There are 223 characters accessible from the Apple keyboard and all of them are permitted in a password. An AppleID password can be 8 to as long as 256 characters. . . but lets just limit it to 8 characters. It must included at least one upper and one lower case letter, one number, and one keyboard accessible symbol, and it cannot have more than three consecutive identical characters. The potential number of passcodes is 8223 = 2.44944165532867 X 10201 possible passcodes. That number is astronomical. If we were to just limit it to upper and lower case letters and numbers, the number is 9.80797146154169 X 1055, but that is not Apple's requirement. No brute force method can possibly break into a passcode with that many possibilities using a dictionary means. . . they'd have to be extremely lucky to even get ONE in a weekend, much less hundreds of random celebrities, AND download thousands of nude photos.

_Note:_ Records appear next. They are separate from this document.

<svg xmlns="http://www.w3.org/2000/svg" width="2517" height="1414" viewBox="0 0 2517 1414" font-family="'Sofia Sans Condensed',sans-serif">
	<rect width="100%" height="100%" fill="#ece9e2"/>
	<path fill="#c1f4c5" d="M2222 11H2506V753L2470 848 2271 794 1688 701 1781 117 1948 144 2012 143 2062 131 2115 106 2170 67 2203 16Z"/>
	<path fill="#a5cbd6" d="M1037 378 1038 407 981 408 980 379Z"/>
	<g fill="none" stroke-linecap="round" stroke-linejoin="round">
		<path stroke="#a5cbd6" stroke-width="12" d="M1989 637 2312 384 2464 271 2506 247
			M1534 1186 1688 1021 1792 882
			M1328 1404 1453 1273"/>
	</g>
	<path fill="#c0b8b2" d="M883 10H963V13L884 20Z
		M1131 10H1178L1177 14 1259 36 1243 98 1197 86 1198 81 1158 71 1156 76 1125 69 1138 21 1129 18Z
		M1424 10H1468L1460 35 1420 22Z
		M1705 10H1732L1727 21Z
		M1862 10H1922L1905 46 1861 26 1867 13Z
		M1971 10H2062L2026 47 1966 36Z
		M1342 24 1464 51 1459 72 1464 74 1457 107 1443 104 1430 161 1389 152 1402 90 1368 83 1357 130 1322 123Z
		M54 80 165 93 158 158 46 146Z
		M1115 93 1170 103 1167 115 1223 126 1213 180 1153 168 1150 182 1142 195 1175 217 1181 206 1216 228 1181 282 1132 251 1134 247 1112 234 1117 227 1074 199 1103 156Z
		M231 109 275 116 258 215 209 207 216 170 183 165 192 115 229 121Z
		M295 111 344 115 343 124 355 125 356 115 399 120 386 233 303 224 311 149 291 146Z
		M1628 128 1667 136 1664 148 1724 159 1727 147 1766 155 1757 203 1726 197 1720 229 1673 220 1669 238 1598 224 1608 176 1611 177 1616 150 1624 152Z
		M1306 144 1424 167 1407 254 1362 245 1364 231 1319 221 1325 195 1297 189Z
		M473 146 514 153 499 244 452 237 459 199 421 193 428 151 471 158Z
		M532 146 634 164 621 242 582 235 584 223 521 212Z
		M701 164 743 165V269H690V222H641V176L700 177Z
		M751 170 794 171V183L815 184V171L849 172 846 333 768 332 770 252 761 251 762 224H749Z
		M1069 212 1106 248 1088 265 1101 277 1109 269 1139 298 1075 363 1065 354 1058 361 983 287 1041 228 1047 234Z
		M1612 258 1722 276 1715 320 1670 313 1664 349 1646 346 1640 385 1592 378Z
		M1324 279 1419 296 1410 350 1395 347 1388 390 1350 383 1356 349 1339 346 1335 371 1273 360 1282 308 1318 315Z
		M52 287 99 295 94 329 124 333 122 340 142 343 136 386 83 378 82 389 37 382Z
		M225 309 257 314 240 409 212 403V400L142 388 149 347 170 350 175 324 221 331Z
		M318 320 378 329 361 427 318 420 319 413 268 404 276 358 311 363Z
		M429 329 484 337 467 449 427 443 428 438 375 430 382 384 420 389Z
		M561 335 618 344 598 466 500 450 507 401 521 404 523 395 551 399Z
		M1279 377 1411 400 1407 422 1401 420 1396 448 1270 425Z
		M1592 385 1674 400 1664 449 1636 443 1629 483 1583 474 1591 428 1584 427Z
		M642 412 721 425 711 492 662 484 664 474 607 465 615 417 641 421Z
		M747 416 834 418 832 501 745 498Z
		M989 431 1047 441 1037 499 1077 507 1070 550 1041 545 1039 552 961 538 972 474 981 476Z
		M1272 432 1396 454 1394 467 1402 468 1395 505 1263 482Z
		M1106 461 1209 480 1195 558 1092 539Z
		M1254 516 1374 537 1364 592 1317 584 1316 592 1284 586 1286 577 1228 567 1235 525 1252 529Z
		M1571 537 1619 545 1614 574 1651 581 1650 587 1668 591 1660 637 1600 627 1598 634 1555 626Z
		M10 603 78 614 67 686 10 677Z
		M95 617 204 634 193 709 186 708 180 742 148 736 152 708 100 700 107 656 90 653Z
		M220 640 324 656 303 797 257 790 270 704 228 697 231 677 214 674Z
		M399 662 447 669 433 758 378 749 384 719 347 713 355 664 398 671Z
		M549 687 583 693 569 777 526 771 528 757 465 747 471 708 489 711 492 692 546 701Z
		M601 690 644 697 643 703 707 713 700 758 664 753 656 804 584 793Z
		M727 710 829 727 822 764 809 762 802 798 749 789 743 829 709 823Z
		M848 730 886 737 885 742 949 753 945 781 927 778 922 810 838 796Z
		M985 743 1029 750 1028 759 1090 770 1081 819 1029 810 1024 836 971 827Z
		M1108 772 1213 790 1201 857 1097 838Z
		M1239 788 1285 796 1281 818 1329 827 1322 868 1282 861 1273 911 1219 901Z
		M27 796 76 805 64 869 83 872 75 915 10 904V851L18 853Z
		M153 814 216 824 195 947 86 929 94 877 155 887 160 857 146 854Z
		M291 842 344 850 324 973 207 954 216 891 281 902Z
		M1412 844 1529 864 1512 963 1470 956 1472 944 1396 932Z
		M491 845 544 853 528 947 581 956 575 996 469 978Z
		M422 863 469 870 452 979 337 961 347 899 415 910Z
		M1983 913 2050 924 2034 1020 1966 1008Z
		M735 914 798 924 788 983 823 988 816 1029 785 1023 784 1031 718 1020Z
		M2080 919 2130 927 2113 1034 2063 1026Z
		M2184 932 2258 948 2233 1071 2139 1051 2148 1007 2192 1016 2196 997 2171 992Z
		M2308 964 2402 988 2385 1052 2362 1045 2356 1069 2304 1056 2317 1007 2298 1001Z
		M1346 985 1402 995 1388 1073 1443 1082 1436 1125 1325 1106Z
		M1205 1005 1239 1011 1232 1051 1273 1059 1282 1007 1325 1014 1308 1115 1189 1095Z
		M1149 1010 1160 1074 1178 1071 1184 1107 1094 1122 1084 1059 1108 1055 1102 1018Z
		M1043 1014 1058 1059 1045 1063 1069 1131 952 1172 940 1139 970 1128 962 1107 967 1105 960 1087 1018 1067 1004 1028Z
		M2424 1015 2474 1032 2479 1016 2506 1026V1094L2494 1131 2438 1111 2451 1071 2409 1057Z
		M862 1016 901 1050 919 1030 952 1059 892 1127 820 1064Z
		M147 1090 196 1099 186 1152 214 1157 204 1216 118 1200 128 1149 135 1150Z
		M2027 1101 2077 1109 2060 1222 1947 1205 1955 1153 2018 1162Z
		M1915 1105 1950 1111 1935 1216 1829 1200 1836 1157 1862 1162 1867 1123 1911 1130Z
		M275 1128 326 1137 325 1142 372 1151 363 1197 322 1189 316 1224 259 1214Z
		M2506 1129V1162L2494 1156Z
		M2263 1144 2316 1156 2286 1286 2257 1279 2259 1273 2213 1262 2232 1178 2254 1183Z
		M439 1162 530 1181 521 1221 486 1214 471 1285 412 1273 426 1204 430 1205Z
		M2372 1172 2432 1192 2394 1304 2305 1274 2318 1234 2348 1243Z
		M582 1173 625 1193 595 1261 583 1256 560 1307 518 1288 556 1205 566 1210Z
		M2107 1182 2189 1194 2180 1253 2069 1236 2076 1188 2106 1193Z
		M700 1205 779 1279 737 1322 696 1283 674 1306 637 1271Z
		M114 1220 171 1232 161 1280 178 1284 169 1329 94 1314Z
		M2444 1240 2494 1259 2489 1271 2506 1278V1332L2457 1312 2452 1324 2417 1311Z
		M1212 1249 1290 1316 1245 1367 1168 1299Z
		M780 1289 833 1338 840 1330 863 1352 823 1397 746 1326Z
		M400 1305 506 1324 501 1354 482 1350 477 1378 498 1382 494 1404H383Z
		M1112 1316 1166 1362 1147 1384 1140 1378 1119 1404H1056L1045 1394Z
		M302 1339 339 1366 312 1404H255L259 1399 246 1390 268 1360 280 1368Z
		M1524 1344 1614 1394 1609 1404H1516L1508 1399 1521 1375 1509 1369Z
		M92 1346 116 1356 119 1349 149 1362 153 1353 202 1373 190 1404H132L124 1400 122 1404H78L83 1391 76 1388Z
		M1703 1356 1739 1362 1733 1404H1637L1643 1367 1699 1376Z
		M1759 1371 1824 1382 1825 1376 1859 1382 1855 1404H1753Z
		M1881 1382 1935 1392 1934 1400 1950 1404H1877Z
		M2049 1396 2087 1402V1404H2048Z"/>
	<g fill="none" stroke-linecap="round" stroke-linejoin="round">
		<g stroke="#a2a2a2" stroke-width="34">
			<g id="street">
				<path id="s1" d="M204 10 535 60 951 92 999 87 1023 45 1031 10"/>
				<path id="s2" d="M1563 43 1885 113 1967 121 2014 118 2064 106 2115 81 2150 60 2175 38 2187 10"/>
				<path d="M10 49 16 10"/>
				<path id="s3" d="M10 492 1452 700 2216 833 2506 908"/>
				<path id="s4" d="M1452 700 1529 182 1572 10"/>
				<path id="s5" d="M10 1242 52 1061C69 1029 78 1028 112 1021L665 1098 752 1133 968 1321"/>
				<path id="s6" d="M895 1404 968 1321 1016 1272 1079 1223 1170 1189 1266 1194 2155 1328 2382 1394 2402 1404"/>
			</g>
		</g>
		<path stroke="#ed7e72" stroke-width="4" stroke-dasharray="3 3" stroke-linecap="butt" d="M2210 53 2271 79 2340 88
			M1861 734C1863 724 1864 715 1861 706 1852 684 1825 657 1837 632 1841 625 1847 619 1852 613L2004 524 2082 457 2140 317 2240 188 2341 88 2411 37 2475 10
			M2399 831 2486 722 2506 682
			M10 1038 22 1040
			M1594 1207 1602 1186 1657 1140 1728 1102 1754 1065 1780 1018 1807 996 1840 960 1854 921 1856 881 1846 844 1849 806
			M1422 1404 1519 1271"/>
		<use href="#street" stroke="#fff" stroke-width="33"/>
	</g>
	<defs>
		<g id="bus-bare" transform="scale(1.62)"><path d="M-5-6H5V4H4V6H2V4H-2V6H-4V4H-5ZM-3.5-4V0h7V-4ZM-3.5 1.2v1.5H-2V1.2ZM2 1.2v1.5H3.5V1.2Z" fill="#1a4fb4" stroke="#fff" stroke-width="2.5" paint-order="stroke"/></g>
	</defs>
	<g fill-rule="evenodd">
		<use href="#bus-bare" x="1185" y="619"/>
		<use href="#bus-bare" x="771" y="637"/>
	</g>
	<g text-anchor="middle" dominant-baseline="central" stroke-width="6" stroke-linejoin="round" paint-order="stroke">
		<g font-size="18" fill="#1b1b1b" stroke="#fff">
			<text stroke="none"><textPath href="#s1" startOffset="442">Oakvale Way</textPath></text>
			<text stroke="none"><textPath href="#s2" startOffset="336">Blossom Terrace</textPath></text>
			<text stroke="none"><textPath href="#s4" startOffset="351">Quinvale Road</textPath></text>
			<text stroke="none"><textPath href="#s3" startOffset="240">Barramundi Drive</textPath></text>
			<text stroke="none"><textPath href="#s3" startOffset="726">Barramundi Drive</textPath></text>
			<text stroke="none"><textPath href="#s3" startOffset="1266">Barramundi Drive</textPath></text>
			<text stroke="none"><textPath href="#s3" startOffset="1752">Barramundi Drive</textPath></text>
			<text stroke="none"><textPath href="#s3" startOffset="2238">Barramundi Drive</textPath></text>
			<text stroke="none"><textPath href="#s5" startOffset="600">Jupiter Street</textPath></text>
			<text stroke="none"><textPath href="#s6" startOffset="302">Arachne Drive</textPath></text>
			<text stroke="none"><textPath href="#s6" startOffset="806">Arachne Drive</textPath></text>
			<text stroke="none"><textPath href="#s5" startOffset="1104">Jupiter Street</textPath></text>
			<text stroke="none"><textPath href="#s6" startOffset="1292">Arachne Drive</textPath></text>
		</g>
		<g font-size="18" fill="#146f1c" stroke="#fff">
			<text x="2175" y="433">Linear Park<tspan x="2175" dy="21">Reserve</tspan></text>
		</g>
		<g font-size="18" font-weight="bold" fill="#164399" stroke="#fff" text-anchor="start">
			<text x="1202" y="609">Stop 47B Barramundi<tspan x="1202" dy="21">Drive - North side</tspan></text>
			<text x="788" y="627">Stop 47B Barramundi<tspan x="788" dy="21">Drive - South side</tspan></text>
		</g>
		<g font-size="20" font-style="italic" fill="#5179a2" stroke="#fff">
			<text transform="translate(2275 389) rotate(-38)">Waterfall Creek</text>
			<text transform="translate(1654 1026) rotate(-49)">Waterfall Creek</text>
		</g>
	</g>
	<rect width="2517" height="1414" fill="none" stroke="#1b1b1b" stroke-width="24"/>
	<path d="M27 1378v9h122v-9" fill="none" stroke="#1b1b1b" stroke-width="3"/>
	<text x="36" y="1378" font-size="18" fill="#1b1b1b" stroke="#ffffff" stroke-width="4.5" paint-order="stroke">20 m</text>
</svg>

I provided links at that time and I am not interested in searching all that out again.
Fixing the FindMyiPhone vulnerability was not a device level vulnerability or problem. It was a problem at the server level and involved only changing the code at the server to include the same code already being used for log-in for all other account access to iCloud. Problem solved.
iBrute was not a "proof of concept" but was actually released into the wild. Proof of concept exploits are sent to computer security companies or shown at white hat conferences. This was not. . . it was immediately made available for anyone to use. Sorry. You are just wrong on this.
As part of that coverage, I did the analysis of the passcodes in the dictionary that iBrute linked to and posted the results on Freerepublic. Twenty-two of the 500 most commonly used passwords were long enough and included numbers and only two of those included numbers and a symbol. That was all that met Apple's requirements to be accepted as a legitimate iCloud passcode. However, in the linked dictionary were two passcodes completely unlike all the rest of the passcodes in the dictionary (I cited both in my coverage). . . those that were the passwords apparently owned and tested by the author and his tester that they obviously added so that iBrute would work on their iCloud accounts.
The fact is, that some of the celebrities photos did indeed come from iCloud. . . but everyone of them had their iCloud passwords changed so that a hacker could get access. The hacker did NOT get access through a brute force trial-and-error attempt. Instead they broke in by answering the celebrities' too easy to answer self-selected security questions. Questions such as "What was the name of the elementary school you attended in third grade?" are facts that almost impossible to determine for John and Jane Doe nobodies, but for a celebrity, that data is easily learned from the biographies generally published in fanzines. The same for such questions as "What was the name of your first pet?" That's covered in the bio, too. The group that steals these photos stated they use this technique to get into celebrity accounts all the time. . . and that they also befriend the celebrities to gain the knowledge to do it. This was all uncovered in the investigation.
The records at Apple showed that the compromised celebrity accounts ALL had their passwords CHANGED by use of "I forgot my password" and the use of the "security question" means of password changing. The celebrity had to change them back, and frequently had to have help to do that because the hacker changed their security questions as well as the password!